▶ [Textabschnitt]
+ + + +

China-Abstimmung offenbart Machtverschiebung im Menschenrechtsrat
Den Bemühungen westlicher Länder und Nichtregierungsorganisationen zum Trotz weigerte sich der Menschenrechtsrat der Vereinten Nationen, die Situation in Chinas Xinjiang-Provinz zu diskutieren.
Am 6. Oktober lehnte das für den Schutz der Menschenrechte zuständige UNO-Gremium in Genf einen historischen «Beschlussentwurf» ab, der eine Debatte über die Menschenrechtslage in der chinesischen Provinz Xinjiang vorsah.
In seiner 16-jährigen Geschichte hatte sich der Rat noch nie gegen ein ständiges Mitglied des UNO-Sicherheitsrats gerichtet. Im Vorfeld der Abstimmung war deshalb die Frage in aller Munde: Kann das oberste Menschenrechtsgremium der Vereinten Nationen einer Debatte über mutmassliche Menschenrechtsverletzungen Chinas zustimmen, die nach Ansicht der Vereinten Nationen ein «Verbrechen gegen die Menschlichkeit» sein könnten?

+ + + +

(Extrahierte Textdaten der Seite)
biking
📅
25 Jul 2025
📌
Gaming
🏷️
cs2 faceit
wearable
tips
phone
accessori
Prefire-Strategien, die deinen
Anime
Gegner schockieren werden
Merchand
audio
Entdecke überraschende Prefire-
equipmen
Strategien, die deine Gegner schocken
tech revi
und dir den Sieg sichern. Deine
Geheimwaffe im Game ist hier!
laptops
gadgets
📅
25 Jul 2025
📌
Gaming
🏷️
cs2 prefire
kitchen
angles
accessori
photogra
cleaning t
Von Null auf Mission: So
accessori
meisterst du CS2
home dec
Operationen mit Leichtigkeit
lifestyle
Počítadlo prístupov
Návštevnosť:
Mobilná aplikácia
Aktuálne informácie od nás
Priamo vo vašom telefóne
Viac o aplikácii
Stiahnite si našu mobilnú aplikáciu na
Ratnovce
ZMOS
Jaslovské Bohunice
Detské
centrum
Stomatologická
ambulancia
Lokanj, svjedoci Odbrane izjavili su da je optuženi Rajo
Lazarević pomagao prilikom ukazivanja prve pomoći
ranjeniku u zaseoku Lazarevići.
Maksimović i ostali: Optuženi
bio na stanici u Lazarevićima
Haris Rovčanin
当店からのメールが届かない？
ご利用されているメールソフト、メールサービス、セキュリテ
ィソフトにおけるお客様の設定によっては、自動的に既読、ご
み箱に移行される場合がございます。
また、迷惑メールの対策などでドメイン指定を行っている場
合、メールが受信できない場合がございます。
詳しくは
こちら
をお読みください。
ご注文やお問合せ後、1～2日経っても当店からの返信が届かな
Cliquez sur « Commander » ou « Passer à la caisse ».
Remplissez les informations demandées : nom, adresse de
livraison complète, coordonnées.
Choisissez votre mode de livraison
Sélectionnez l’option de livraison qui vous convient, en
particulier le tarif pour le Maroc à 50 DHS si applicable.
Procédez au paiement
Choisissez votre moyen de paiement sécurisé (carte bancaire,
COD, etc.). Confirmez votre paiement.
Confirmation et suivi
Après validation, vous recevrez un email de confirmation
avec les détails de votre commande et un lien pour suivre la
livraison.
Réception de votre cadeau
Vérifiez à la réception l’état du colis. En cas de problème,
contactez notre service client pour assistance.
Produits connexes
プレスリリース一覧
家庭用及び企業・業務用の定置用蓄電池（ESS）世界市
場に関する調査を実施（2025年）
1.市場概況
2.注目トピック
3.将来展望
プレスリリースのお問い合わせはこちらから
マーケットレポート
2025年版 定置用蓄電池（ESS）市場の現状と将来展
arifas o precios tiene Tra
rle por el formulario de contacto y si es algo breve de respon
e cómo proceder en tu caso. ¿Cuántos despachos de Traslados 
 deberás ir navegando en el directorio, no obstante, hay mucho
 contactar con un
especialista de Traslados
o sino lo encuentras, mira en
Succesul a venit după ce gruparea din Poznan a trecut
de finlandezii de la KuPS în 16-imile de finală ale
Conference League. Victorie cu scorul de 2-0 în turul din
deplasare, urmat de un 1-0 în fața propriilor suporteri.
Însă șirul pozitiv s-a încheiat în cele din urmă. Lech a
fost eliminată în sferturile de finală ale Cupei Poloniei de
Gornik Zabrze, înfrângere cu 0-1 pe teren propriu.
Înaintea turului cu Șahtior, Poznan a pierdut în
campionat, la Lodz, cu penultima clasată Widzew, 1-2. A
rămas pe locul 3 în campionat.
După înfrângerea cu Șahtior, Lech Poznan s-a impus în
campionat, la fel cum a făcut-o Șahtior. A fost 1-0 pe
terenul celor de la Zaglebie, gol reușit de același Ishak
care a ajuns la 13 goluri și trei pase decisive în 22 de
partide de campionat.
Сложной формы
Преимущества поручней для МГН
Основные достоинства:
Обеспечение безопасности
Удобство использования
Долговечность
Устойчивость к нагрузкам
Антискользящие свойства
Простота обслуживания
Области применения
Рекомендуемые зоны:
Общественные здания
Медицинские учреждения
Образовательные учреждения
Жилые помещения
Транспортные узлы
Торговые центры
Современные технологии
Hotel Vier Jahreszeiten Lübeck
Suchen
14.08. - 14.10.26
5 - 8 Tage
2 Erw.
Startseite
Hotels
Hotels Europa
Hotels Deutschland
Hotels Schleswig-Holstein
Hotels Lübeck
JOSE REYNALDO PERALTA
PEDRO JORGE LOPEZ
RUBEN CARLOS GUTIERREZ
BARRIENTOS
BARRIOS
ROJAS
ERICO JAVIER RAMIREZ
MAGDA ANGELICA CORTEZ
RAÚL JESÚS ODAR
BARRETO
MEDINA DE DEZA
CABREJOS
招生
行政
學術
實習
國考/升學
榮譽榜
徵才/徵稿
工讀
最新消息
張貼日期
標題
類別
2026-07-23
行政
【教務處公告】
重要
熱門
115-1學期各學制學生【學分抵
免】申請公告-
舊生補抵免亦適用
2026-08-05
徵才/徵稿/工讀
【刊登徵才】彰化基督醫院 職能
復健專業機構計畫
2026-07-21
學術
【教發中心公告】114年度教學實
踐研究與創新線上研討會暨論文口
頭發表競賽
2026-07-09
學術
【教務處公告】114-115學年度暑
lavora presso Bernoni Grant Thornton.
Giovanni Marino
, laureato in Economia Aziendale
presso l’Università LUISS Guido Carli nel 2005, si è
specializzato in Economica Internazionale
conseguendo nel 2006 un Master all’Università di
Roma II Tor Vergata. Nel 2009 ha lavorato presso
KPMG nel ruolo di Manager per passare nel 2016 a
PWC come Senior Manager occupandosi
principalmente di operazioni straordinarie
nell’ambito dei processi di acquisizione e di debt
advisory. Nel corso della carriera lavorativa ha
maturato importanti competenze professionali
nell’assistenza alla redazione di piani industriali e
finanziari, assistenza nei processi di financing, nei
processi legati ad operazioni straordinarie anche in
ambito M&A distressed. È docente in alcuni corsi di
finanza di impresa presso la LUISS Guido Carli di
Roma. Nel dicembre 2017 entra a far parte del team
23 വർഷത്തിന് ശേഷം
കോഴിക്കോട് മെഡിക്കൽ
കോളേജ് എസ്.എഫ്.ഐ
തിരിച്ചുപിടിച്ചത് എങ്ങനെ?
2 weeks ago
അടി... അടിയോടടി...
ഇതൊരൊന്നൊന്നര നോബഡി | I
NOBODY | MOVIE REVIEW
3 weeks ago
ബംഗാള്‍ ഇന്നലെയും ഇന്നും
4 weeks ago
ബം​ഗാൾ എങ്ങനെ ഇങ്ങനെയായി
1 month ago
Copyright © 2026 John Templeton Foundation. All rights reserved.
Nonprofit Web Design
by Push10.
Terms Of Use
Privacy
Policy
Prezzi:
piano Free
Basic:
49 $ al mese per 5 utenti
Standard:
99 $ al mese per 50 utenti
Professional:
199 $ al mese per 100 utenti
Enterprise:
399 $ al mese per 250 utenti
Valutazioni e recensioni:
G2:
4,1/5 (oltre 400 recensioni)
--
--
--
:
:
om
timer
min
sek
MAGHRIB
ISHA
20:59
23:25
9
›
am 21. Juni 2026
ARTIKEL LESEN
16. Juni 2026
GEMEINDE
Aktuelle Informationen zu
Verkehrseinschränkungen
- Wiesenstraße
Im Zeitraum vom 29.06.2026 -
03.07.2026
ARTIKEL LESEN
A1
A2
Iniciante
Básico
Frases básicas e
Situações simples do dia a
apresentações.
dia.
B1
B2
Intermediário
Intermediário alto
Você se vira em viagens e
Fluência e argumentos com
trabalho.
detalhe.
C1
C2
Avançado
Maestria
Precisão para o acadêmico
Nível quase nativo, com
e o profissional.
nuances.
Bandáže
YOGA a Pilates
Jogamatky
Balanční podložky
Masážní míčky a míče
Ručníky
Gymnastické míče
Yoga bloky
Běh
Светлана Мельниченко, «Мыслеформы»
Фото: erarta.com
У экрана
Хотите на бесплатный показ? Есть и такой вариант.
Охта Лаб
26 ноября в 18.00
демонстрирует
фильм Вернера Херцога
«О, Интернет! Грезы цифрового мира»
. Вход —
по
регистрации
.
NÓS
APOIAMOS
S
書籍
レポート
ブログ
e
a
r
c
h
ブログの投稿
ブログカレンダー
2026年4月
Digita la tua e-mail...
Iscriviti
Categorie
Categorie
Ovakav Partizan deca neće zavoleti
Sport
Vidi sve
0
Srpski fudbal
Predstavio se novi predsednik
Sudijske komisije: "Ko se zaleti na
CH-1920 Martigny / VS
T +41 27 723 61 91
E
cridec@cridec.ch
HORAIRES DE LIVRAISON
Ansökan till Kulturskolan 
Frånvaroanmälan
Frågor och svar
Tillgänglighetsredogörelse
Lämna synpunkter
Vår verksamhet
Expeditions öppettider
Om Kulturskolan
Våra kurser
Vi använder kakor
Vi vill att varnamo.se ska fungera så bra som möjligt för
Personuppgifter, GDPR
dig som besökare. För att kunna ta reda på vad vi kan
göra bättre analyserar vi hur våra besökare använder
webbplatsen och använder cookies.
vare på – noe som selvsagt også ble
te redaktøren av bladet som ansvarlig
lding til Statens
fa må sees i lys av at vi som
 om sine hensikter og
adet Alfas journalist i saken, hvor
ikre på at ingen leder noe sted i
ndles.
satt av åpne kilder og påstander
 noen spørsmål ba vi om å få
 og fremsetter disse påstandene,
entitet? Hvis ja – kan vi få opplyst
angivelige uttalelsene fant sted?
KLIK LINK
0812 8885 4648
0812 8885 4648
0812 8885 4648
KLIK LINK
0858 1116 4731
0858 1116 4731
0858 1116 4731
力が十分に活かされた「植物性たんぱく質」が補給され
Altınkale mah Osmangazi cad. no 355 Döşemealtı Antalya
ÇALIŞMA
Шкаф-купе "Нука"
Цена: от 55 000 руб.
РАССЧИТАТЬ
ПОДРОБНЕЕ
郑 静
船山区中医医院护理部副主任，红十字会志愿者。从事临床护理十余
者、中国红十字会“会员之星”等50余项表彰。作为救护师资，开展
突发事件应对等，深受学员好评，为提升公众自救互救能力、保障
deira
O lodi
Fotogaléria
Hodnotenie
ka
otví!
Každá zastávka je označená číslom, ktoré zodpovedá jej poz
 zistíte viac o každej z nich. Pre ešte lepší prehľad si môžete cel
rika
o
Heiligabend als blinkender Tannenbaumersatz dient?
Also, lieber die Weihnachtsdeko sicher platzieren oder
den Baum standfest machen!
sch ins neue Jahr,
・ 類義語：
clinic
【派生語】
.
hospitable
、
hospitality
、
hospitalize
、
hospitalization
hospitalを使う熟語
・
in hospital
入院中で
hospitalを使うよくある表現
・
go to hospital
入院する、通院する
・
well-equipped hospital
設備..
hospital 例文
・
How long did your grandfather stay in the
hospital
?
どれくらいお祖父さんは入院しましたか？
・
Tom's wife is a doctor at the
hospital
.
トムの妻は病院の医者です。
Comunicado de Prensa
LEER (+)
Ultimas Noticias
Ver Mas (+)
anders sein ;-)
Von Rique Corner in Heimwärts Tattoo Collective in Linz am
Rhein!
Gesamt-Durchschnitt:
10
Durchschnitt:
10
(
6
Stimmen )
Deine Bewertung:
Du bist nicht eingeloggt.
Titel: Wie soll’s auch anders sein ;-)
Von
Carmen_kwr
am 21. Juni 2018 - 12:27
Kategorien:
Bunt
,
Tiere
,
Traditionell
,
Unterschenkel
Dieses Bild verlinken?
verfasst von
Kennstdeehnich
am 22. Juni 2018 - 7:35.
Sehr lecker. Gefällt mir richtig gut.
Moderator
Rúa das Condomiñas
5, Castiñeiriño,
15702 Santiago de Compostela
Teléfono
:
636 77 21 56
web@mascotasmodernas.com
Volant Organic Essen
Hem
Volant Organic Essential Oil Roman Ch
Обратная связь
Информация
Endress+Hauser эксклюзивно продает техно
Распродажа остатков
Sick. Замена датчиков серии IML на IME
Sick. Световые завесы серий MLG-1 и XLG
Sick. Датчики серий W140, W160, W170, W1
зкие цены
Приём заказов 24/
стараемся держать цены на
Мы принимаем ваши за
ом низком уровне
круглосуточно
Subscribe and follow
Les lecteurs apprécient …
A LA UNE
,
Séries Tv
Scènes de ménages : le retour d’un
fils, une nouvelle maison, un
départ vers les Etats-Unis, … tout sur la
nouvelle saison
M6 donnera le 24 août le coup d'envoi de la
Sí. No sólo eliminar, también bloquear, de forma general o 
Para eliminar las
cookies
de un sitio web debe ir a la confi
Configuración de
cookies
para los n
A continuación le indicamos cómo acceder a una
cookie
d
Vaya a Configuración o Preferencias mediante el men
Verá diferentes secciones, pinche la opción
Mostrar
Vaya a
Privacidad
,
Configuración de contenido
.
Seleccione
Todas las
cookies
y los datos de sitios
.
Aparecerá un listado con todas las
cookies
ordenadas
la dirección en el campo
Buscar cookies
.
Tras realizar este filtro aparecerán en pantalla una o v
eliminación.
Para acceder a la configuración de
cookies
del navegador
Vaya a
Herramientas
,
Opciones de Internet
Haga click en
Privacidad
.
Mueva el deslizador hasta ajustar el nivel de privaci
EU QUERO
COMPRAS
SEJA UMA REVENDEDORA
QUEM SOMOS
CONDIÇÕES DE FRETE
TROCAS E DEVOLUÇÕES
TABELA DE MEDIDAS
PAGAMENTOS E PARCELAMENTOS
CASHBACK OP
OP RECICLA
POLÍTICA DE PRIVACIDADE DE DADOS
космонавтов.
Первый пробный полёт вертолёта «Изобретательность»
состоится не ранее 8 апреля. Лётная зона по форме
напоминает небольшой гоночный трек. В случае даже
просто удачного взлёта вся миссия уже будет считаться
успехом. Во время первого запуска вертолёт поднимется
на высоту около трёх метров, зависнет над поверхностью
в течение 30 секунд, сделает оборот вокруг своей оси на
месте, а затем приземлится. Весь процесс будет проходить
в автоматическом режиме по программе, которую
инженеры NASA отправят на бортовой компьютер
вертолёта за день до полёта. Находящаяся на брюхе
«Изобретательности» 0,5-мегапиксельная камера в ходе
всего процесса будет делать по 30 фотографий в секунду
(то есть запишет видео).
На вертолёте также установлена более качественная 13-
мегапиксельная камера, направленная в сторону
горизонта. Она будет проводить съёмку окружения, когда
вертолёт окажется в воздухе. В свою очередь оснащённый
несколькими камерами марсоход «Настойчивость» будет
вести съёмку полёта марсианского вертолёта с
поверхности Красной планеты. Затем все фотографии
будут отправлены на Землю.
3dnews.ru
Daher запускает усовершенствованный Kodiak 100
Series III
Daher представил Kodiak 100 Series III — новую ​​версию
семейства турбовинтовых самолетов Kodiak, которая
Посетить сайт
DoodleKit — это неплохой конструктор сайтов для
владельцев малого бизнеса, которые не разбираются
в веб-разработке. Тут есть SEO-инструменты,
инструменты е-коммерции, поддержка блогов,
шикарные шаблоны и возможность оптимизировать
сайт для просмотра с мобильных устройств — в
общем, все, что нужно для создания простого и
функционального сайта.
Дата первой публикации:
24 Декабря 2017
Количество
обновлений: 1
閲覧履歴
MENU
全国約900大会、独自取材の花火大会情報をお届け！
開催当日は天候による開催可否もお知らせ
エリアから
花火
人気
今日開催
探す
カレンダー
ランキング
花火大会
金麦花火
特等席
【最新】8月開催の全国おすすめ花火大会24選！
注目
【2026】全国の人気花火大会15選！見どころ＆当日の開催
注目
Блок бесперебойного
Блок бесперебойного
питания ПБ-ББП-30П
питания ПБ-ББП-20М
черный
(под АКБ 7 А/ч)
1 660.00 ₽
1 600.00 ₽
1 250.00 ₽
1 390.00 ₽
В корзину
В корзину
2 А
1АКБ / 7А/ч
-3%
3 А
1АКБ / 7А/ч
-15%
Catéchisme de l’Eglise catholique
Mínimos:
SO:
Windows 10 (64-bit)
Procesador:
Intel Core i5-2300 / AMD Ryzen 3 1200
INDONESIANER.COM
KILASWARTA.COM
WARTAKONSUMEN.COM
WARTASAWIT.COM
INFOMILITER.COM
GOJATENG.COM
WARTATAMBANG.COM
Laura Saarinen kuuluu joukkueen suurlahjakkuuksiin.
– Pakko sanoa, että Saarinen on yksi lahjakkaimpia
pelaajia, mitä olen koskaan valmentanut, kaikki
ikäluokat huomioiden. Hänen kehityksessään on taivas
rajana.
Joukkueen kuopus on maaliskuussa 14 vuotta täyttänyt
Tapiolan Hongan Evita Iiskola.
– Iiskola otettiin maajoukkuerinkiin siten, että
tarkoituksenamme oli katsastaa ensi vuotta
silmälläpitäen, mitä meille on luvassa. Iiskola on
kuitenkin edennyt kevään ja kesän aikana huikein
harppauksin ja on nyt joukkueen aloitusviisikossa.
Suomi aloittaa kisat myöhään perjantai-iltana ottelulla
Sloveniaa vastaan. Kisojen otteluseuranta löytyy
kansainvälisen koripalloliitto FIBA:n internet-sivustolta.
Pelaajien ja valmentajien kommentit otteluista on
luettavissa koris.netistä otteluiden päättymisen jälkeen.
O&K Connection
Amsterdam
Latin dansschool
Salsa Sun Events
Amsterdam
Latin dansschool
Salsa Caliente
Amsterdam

+ + + +

▶ [Zu bearbeitende Aufgaben]
**a)** Beantworte anhand des Textes zur China-Abstimmung die folgenden Fragen:
(i) An welchem Tag lehnte das UNO-Gremium den Beschlussentwurf ab?
(ii) In welcher Stadt sitzt dieses Gremium?
(iii) Wie viele Jahre umfasst die Geschichte des Rates laut Text?
**b)** Fasse im Text zur China-Abstimmung den Absatz, der mit „In seiner 16-jährigen Geschichte“ beginnt, kürzer zusammen, ohne seine wesentlichen Fakten wegzulassen.
**c)** Setze den Text zur China-Abstimmung nach seinem letzten Satz fort.

▶ [Antworten je Aufgabe]
**a)**
(i) Am 6. Oktober.
(ii) In Genf.
(iii) 16 Jahre.

**b)** Der Rat hatte sich in 16 Jahren noch nie gegen ein ständiges Mitglied des UNO-Sicherheitsrats gerichtet. Vor der Abstimmung fragten sich deshalb viele, ob er einer Debatte über mutmassliche Menschenrechtsverletzungen Chinas zustimmen würde, die laut den Vereinten Nationen ein «Verbrechen gegen die Menschlichkeit» sein könnten.

**c)**
Das Ergebnis war knapp, aber ein grosser diplomatischer Erfolg für China: 19 Gegenstimmen und 17 Ja-Stimmen bei 11 Enthaltungen.
Chinas UNO-Vertretung in Genf twitterte, das Ergebnis demonstriere den «entschiedenen Widerstand der Entwicklungsländer gegen politische Manipulationen von Themen in Bezug auf Xinjiang durch einige westliche Länder». Laut den westlichen Delegationen, die den Text vorgeschlagen hatten, zeigte die Abstimmung hingegen, dass eine beträchtliche Anzahl von Regierungen bereit sei, China die Stirn zu bieten.
Der Menschenrechtsrat hat das Mandat, die Menschenrechte in der ganzen Welt zu fördern und zu schützen. Er soll gegen Verstösse vorgehen, unabhängig davon wo sie auftreten. Einige UNO-Beobachter:innen warfen deshalb die Frage auf, ob der Rat sein moralisches Ansehen verloren habe.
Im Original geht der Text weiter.